V&A’s new wayfinding system encourages visitors to get lost

We speak to dn&co about the challenges of creating a wayfinding system on such a large scale, and taking design inspiration from the breadcrumb trail in Hansel and Gretel

As one of the most famous museum’s in the world, the V&A attracts around four million visitors every year. Of those four million, some are first time visitors and some have become regulars, and some are happy just to explore the museum’s permanent collection, while others have come with a specific object or exhibition in mind.

Navigating the South Kensington museum’s three interconnected buildings, seven floors, 60,000 objects, five temporary exhibition spaces, four shops and three cafés is no mean feat even for the hardiest of gallery goers, meaning that its wayfinding system is an integral part of the overall visitor experience.

Having worked on the V&A Reveal campaign for the reopening of Exhibition Road Quarter in 2018, dn&co beat five other agencies to get the commission to overhaul the museum’s wayfinding system, and has collaborated on the project with wayfinding consultancy All Points West.

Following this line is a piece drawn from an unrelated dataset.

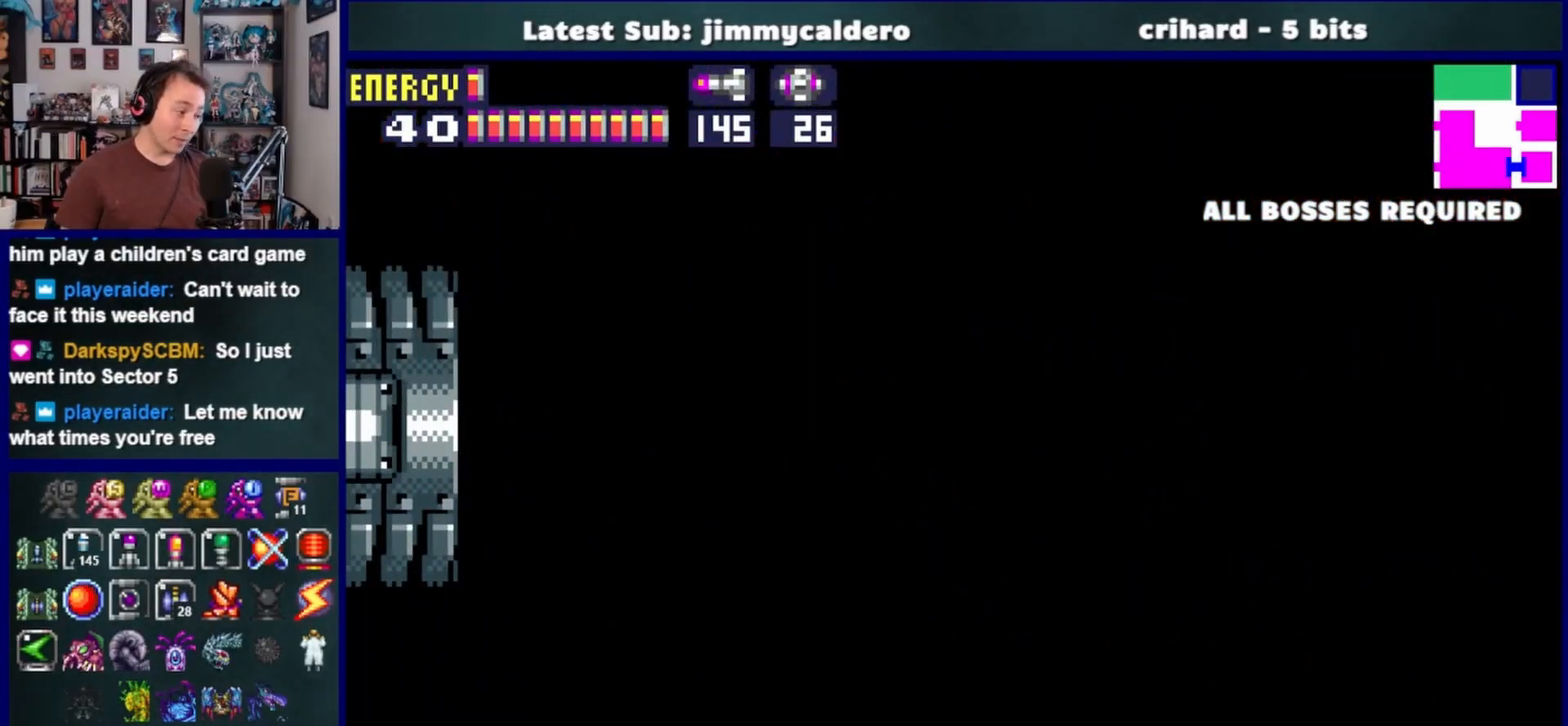
{"buttons": ["DPAD_LEFT"], "left_stick": "center", "right_stick": "center", "events": []}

V&A’s existing wayfinding system dated back to 2002 but its visitor numbers have more than tripled since then, presenting the museum with new challenges when it comes to getting people around its collections.

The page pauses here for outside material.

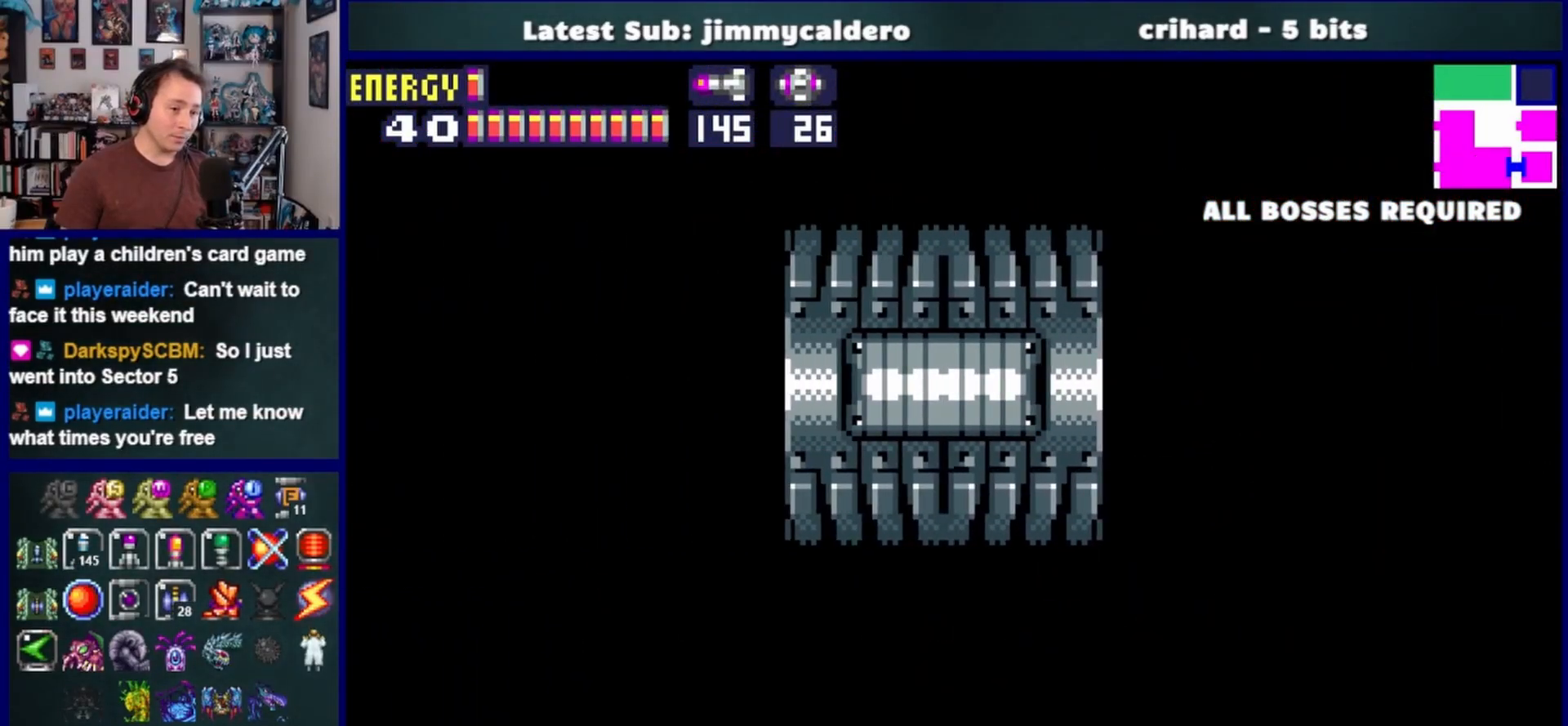
{"buttons": ["DPAD_LEFT"], "left_stick": "center", "right_stick": "center", "events": []}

“Our brief was to facilitate an outstanding visitor experience, enabling people, whatever their interests, to explore the museum with confidence and curiosity. It was not just about getting people from A to B, but encouraging visitors to go beyond the ground floor, and discover lesser-known parts of the building and the rest of the museum’s collection,” says dn&co Creative Director Patrick Eley.

“Getting lost in museums is part of the fun – so much so, the shop even sells a keyring stamped triumphantly with the tag ‘Lost in the V&A’. But when you can’t find your way out, or more importantly to the toilet, it becomes frustrating and disorientating,” Eley adds.

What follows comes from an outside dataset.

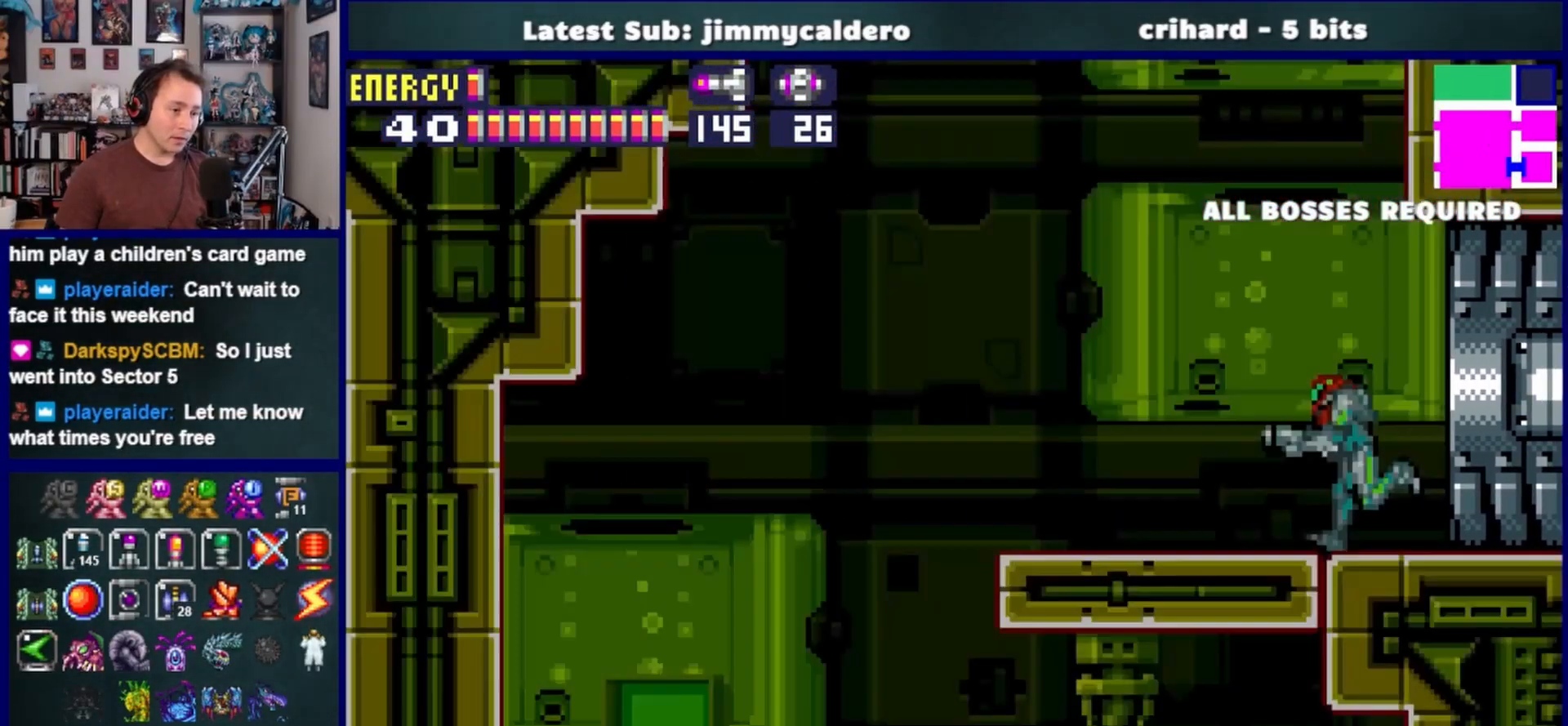
{"buttons": ["CROSS", "DPAD_LEFT"], "left_stick": "center", "right_stick": "center", "events": [[483, "CROSS", "down"]]}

The studios’ solution lay in finding a balance between being noticeable and being ignored, borrowing from the existing visual language of the museum to create signage that echoed the plinths used to display artefacts. These are made from tulipwood and dyed black to tie in with their surroundings. New totems also aim give a sense of permanence, but are designed to be adapted, reprinted and replaced when details such as temporary exhibitions change.

Black and white remain the core colour palette, while any extra colours have been stripped out except to highlight the museum’s paid exhibitions. “Acting as a beacon, these colours draw visitors through the busy ground floor getting them to their destinations faster, protecting one of the museum’s core revenue streams that help keep the permanent galleries free to enter,” says Eley.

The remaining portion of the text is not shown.